== Exercise requirements ==
Can you extract every line of the records below that contains the word "this"?

== Record set ==
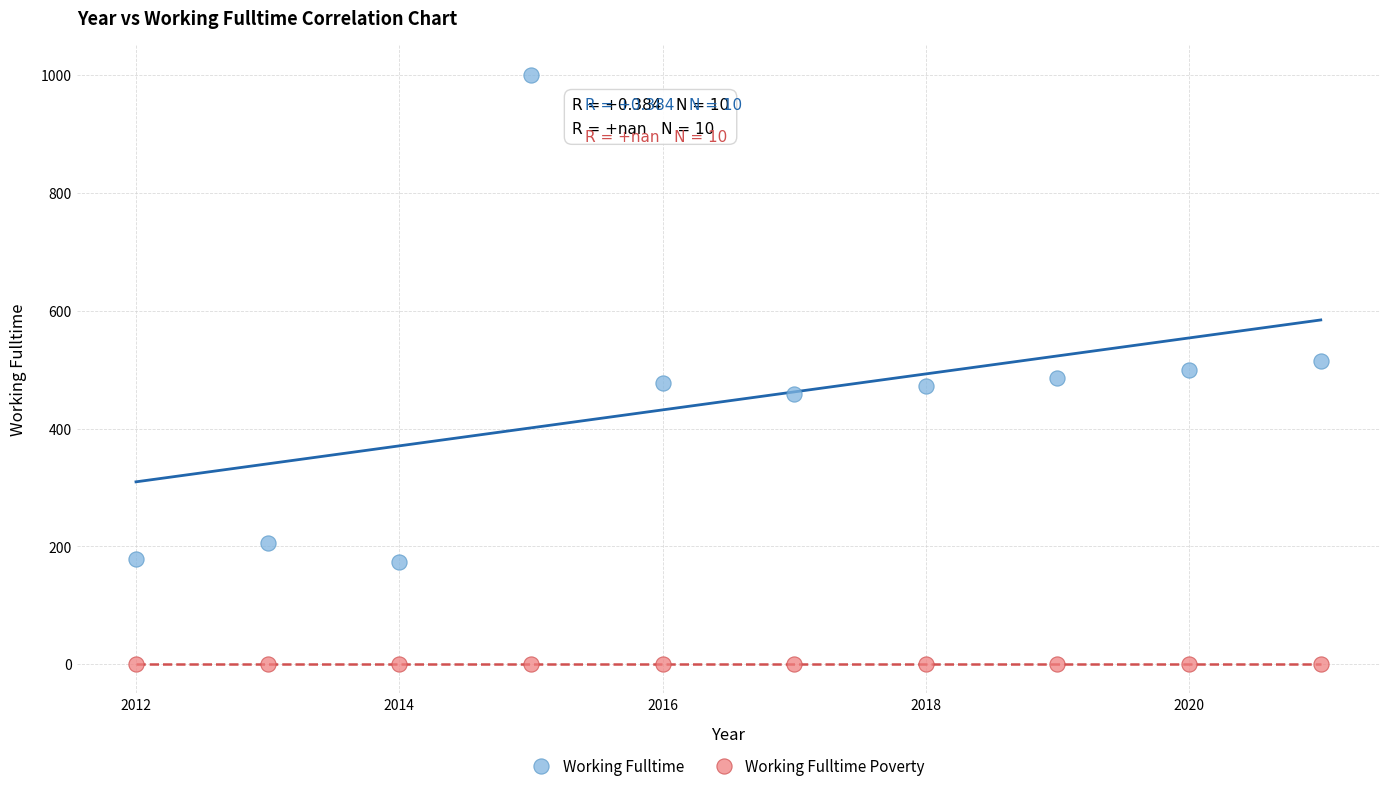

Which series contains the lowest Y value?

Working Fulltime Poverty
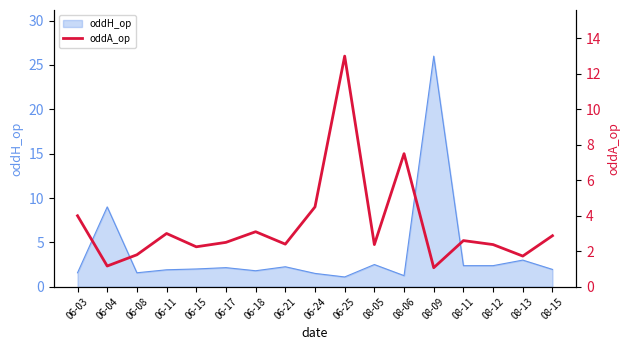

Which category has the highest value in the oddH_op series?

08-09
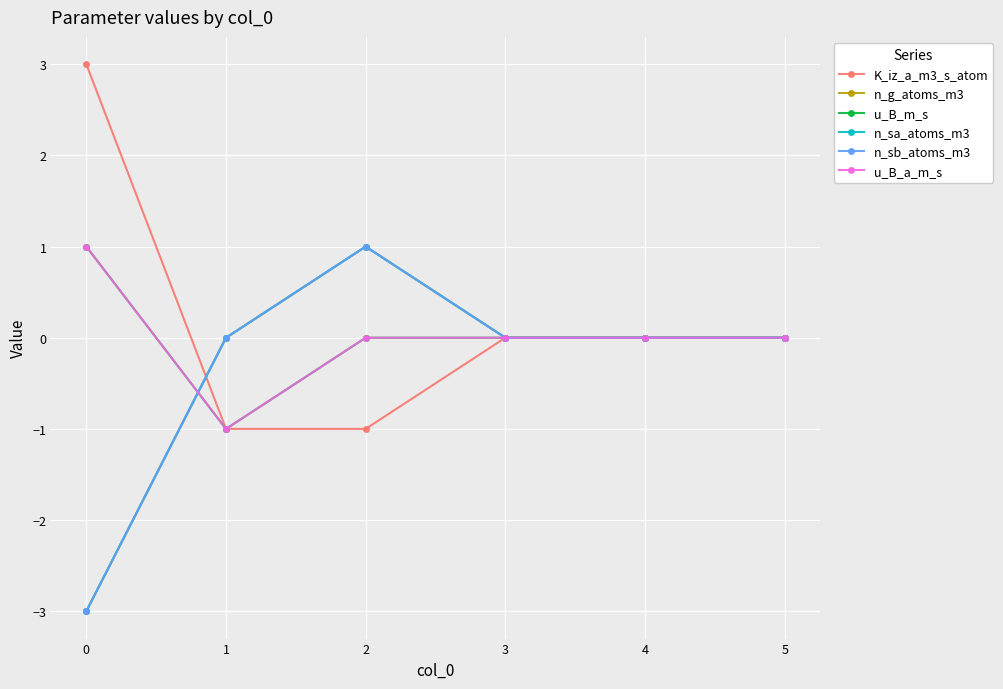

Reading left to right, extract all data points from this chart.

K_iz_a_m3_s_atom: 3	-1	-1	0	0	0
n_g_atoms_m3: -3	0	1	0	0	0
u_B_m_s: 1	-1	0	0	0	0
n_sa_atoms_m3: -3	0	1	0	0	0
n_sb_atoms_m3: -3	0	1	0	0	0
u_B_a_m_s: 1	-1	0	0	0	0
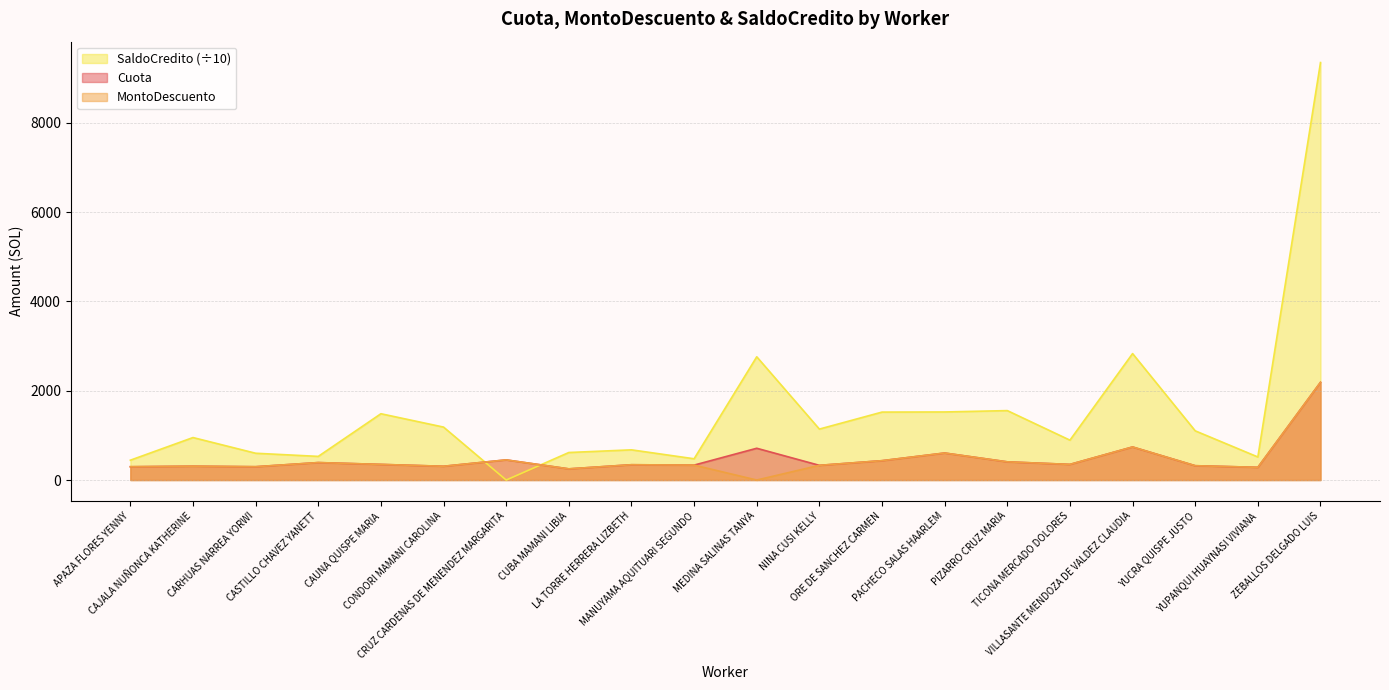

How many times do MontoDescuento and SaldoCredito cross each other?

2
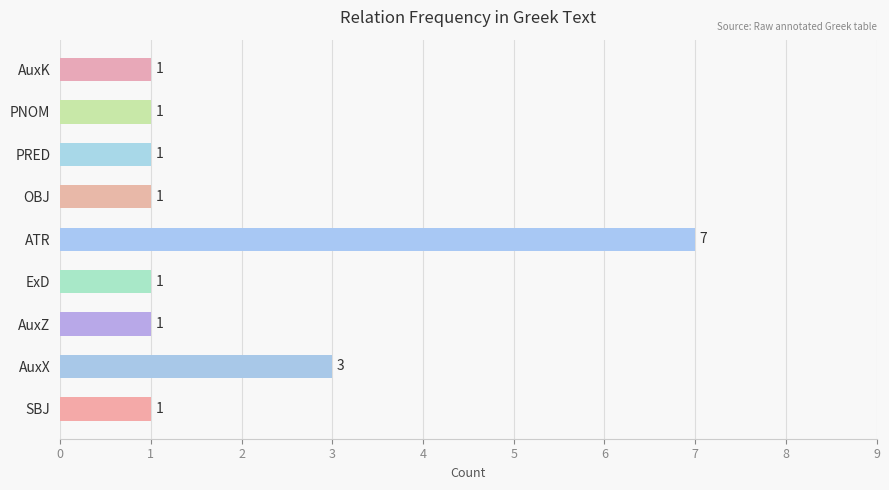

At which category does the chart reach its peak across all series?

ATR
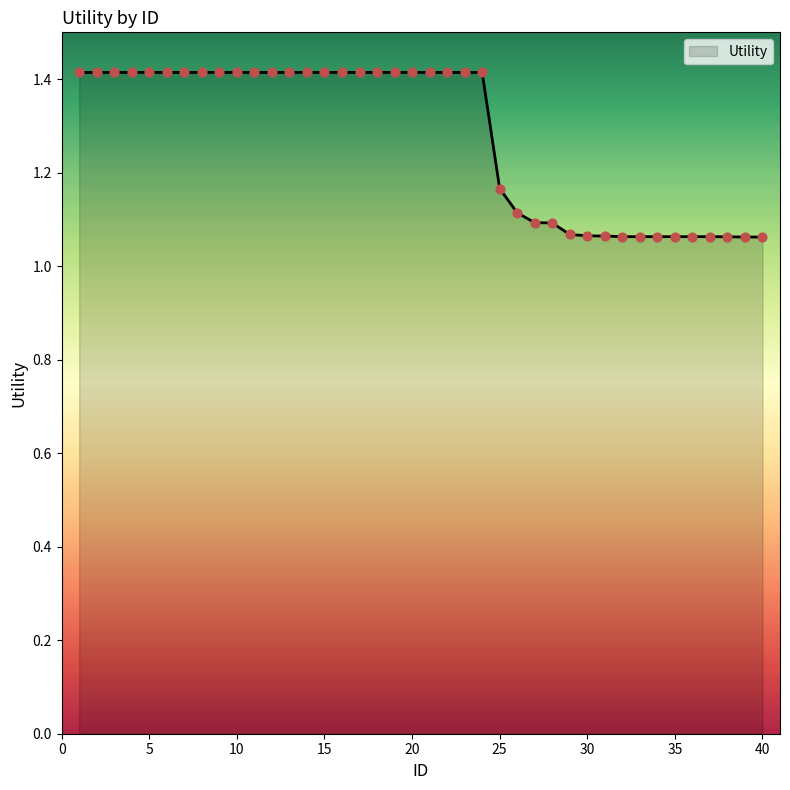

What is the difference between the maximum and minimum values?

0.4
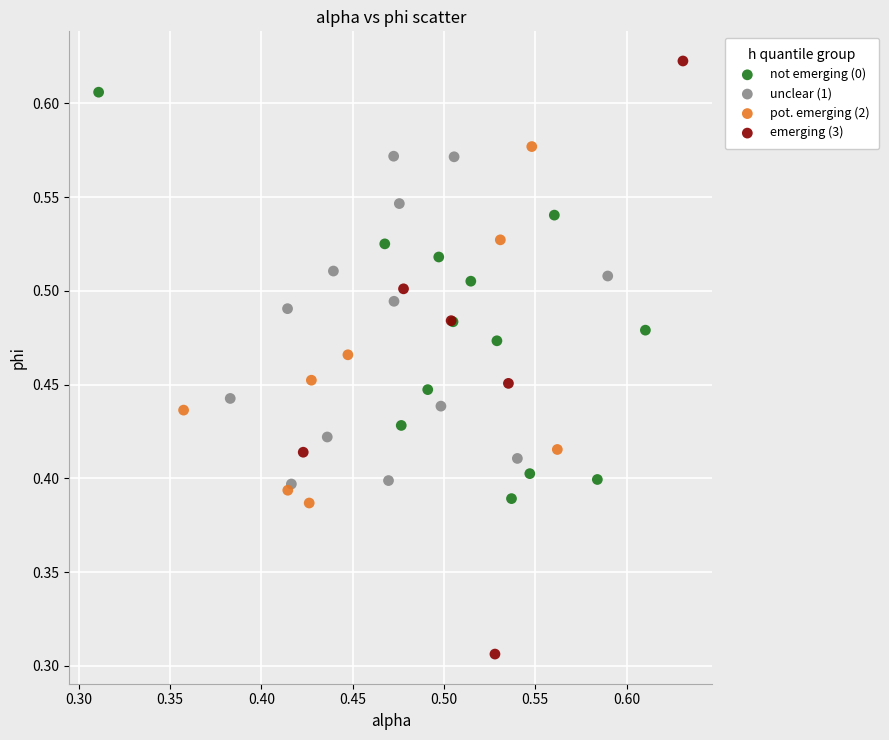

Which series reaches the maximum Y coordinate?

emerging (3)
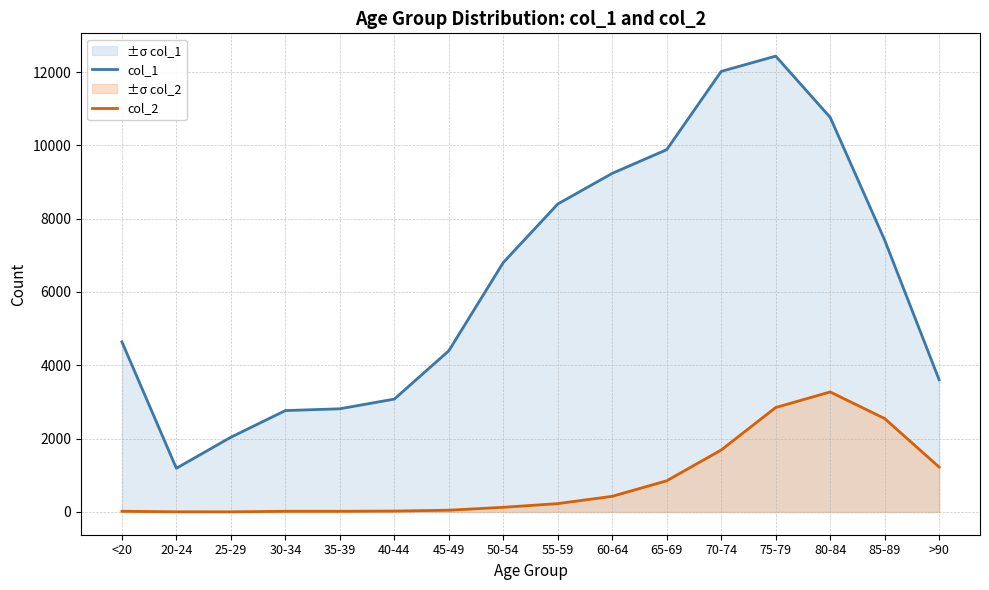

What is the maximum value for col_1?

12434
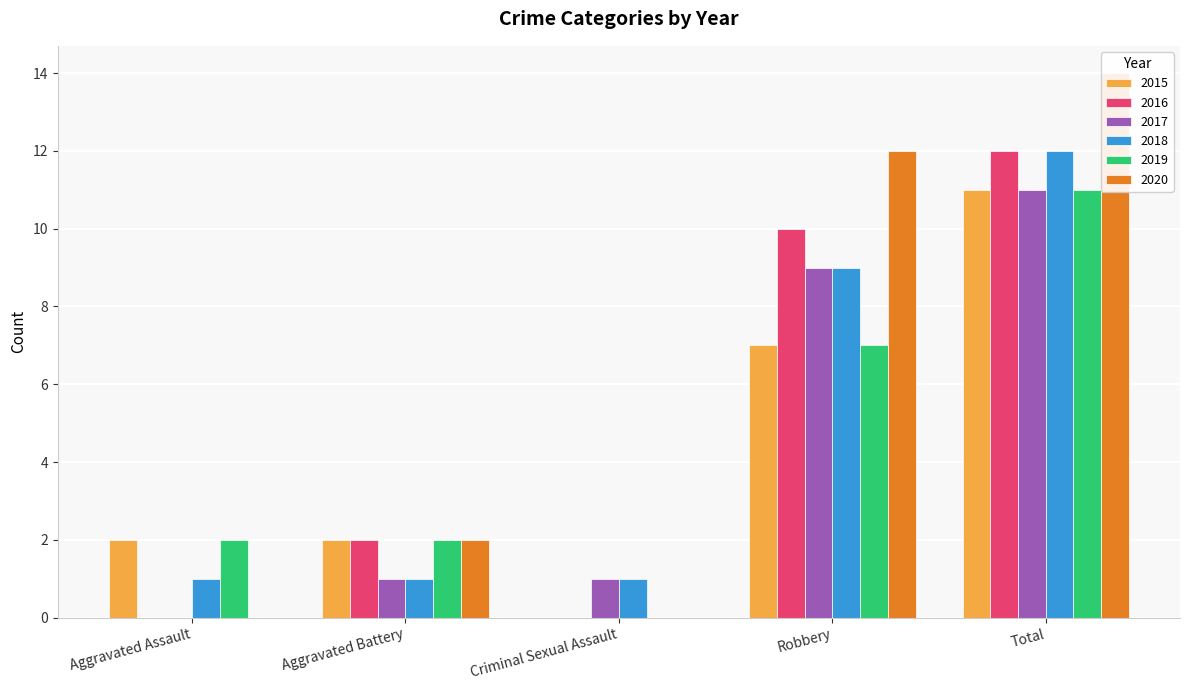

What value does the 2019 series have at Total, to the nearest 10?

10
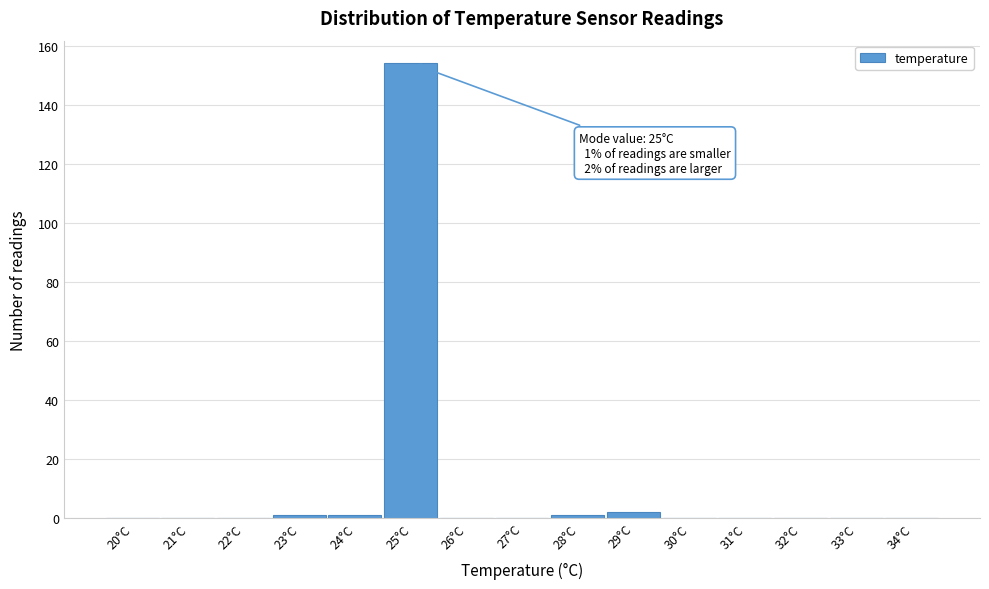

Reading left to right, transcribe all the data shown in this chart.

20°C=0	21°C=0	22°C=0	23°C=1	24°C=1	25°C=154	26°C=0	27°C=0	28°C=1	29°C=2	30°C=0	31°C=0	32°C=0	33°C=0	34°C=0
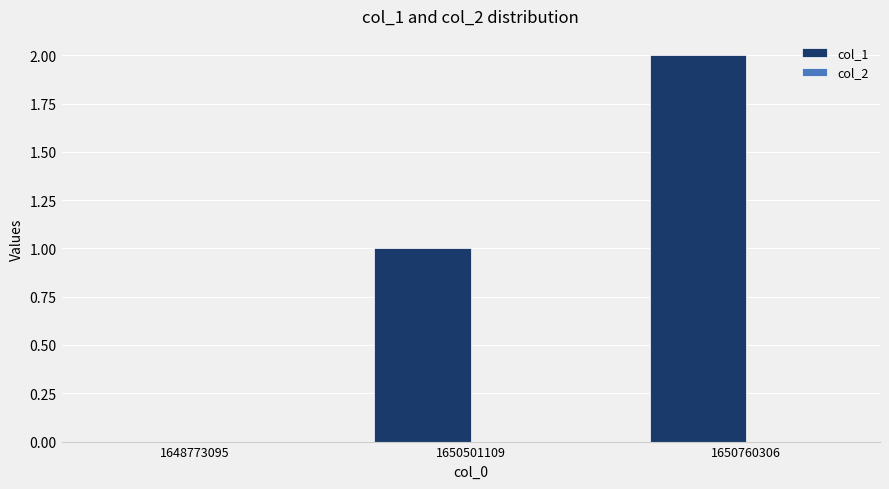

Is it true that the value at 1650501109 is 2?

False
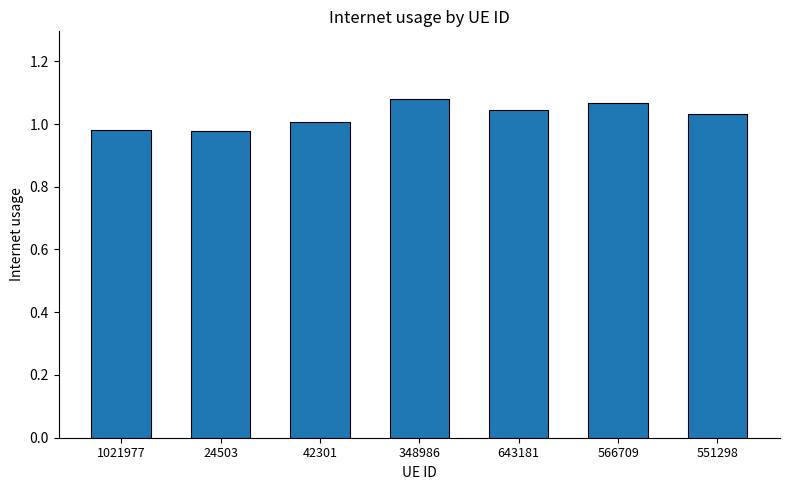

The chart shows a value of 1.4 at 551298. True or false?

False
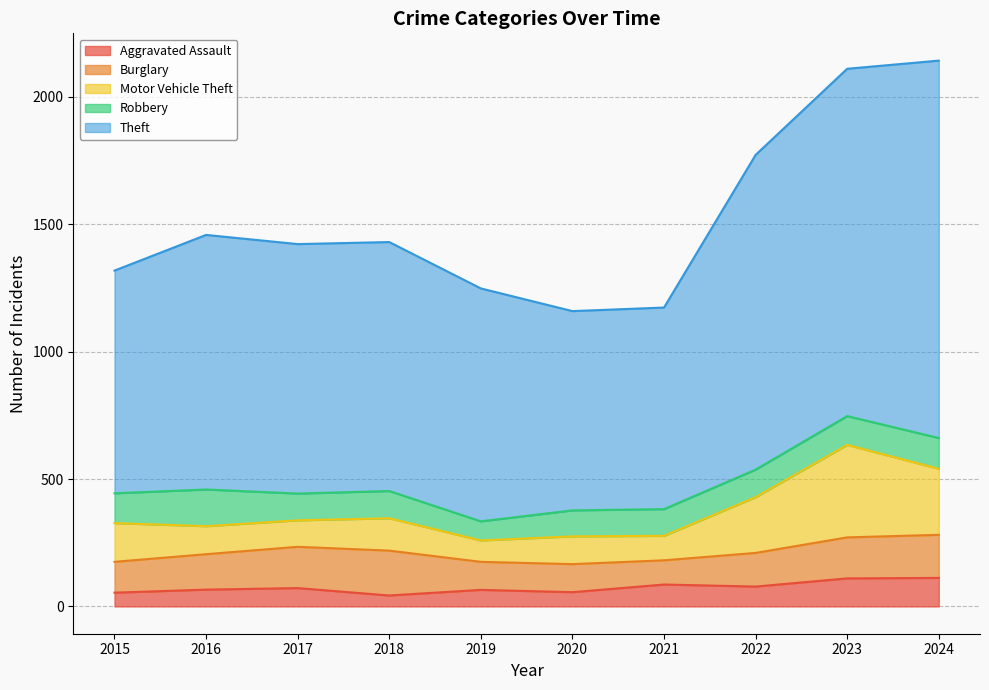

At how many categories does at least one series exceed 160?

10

== Exercise result ==
Reading left to right, extract all data points from this chart.
Reading left to right, transcribe all the data shown in this chart.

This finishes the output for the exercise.